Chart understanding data
# # # # #

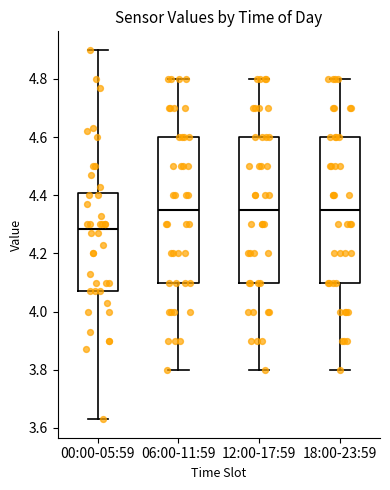

Reading left to right, transcribe this box plot: for each box, give where its median line is, the range the box spans, and where its two whiskers end, as read against the y-axis. The values are not printed on the chart, so give them approximately, as read against the axis.

00:00-05:59: median 4.28, box 4.08 to 4.40, whiskers 3.64 to 4.90
06:00-11:59: median 4.36, box 4.10 to 4.60, whiskers 3.80 to 4.80
12:00-17:59: median 4.36, box 4.10 to 4.60, whiskers 3.80 to 4.80
18:00-23:59: median 4.36, box 4.10 to 4.60, whiskers 3.80 to 4.80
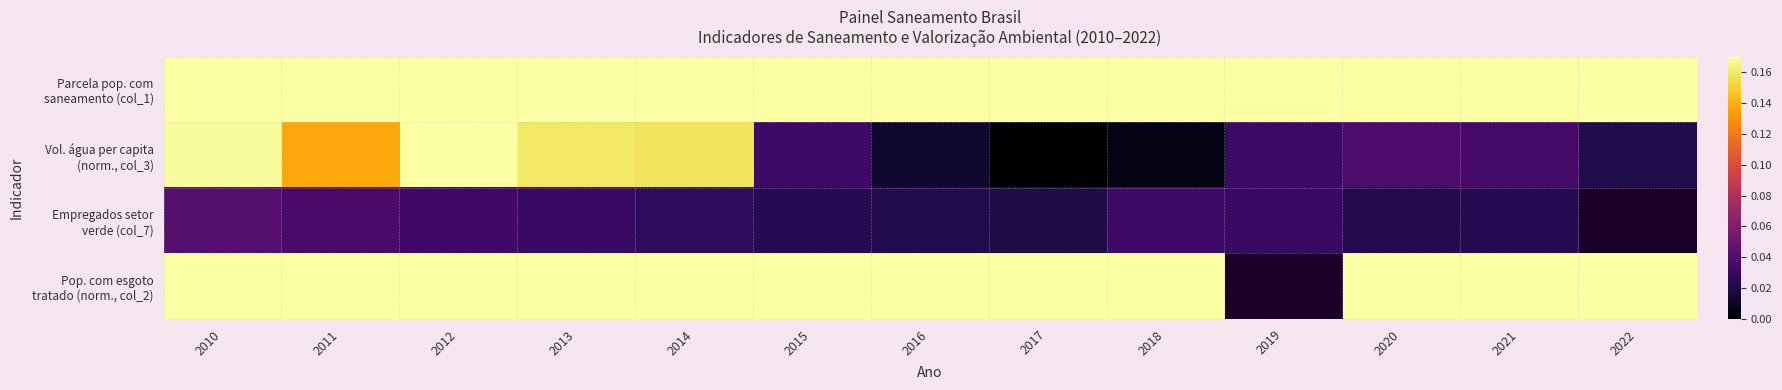

What is the sum of the Empregados setor verde (col_7) values at 2010 and 2020?

0.1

# # # # #

TASK TO COMPLETE:
Could you extract every line of text from the data above, unchanged and in order, leaving out the pictures?

WRITTEN RESPONSE:
Reading left to right, transcribe this box plot: for each box, give where its median line is, the range the box spans, and where its two whiskers end, as read against the y-axis. The values are not printed on the chart, so give them approximately, as read against the axis.

00:00-05:59: median 4.28, box 4.08 to 4.40, whiskers 3.64 to 4.90
06:00-11:59: median 4.36, box 4.10 to 4.60, whiskers 3.80 to 4.80
12:00-17:59: median 4.36, box 4.10 to 4.60, whiskers 3.80 to 4.80
18:00-23:59: median 4.36, box 4.10 to 4.60, whiskers 3.80 to 4.80

What is the sum of the Empregados setor verde (col_7) values at 2010 and 2020?

0.1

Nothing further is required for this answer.